Therefore the statement: "I am a liar" is a proposition which cannot be proven in any propositional formal logic, it can only be negated (inverted).
No, the statement "I am a liar" is not problematic. What you want is "this statement is false." That one is where the issue lies.
Well, I guess that's the same thing if you define "liar" to mean "someone who always and only makes false statements." But that's not the normal definition of "liar," and the point is more clear if you just refer to the statement directly.
Therefore it is a tautology that no formal logic system is complete.
It's not a tautology, because it only applies to systems of formal logic sufficiently powerful to encode the statement "this statement is false." I.e., you need to be able to make statements about the truth value of other statements in the system. Systems that are too weak to do that don't suffer from this flaw - they can be shown to be consistent and complete.
Also, even for strong systems, your statement isn't true as written. I can most certainly construct a formal logic system that is complete by simply adding the required statements ("this statement is false," etc.) to it. The problem I'll encounter if I do that - and this is the meat of Godel's theorem - is that the resulting system will be inconsistent. I'll be able to both prove
and disprove any statement I can come up with.

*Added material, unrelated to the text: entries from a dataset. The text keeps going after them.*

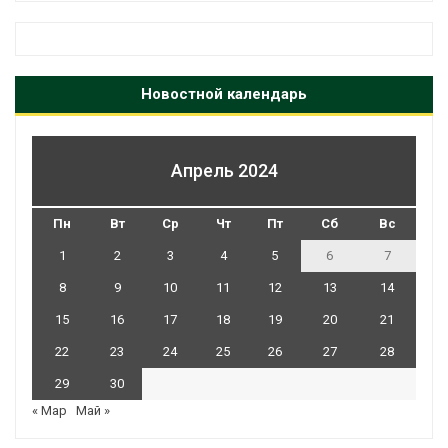
Новостной календарь
Апрель 2024
Пн
Вт
Ср
Чт
Пт
Сб
Вс
1
2
3
4
5
6
7
8
9
10
11
12
13
14
15
16
17
18
19
20
21
22
23
24
25
26
27
28
29
30
« Мар
Май »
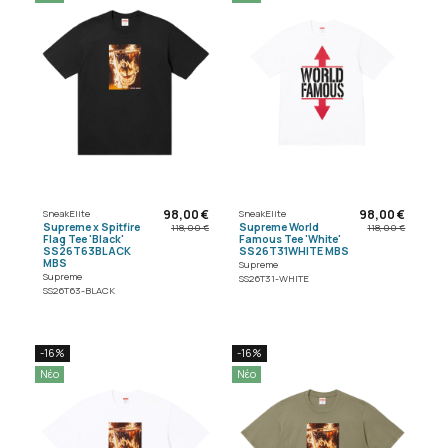
98,00 €
98,00 €
SneakElite
SneakElite
Supreme x Spitfire
Supreme World
118,00 €
118,00 €
Flag Tee 'Black'
Famous Tee 'White'
SS26T63BLACK
SS26T31WHITE MBS
MBS
Supreme
Supreme
SS26T31-WHITE
SS26T63-BLACK
-16%
-16%
Νέο
Νέο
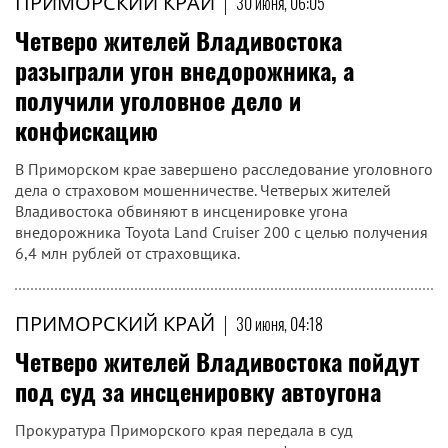
ПРИМОРСКИЙ КРАЙ
|
30 июня, 06:05
Четверо жителей Владивостока
разыграли угон внедорожника, а
получили уголовное дело и
конфискацию
В Приморском крае завершено расследование уголовного
дела о страховом мошенничестве. Четверых жителей
Владивостока обвиняют в инсценировке угона
внедорожника Toyota Land Cruiser 200 с целью получения
6,4 млн рублей от страховщика.
ПРИМОРСКИЙ КРАЙ
|
30 июня, 04:18
Четверо жителей Владивостока пойдут
под суд за инсценировку автоугона
Прокуратура Приморского края передала в суд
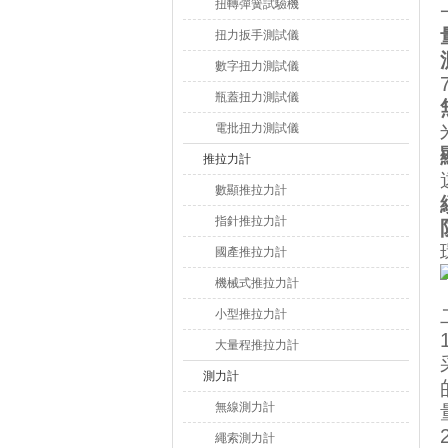
扭轉彈簧試驗機
扭力扳手測試儀
數字扭力測試儀
瓶蓋扭力測試儀
電批扭力測試儀
推拉力計
數顯推拉力計
指針推拉力計
國產推拉力計
機械式推拉力計
小型推拉力計
大量程推拉力計
測力計
無線測力計
繩索測力計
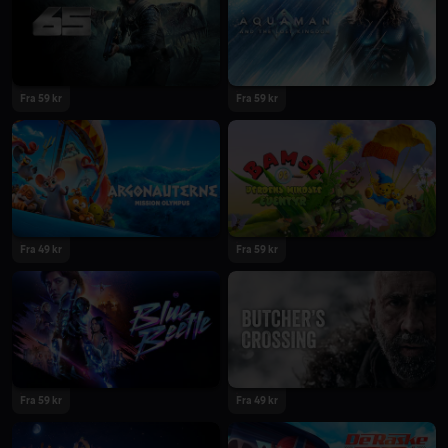
2024
2024
Fra 59 kr
Fra 59 kr
2023
2023
Fra 49 kr
Fra 59 kr
2023
2023
Fra 59 kr
Fra 49 kr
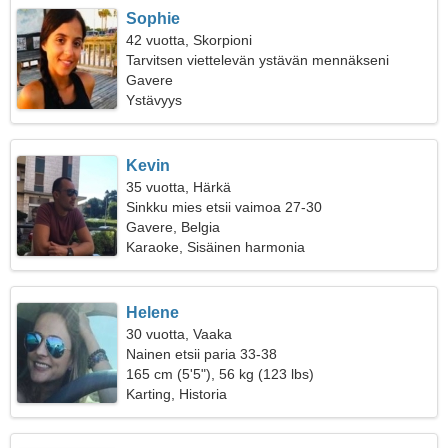
Sophie
42 vuotta, Skorpioni
Tarvitsen viettelevän ystävän mennäkseni
yhdessä leirille
Gavere
Ystävyys
Kevin
35 vuotta, Härkä
Sinkku mies etsii vaimoa 27-30
Gavere, Belgia
Karaoke, Sisäinen harmonia
Helene
30 vuotta, Vaaka
Nainen etsii paria 33-38
165 cm (5'5"), 56 kg (123 lbs)
Karting, Historia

Godel's theorem goes like this: any system of formal logic powerful enough to model the natural numbers cannot be both consistent and complete.
Note that there exist interesting systems below the power threshold in question. Euclidean geometry is known to be both consistent and complete. To the thread title: Boolean algebra is not subject to Godel, and has been proven to be complete.
And you can always construct a system of formal logic that escapes Godel and still proves any first-order statement you want it to, simply by making the axioms an exhaustive list of all first-order properties you want to be true. Granted, that's kind of trivial (and bloated), but there it is.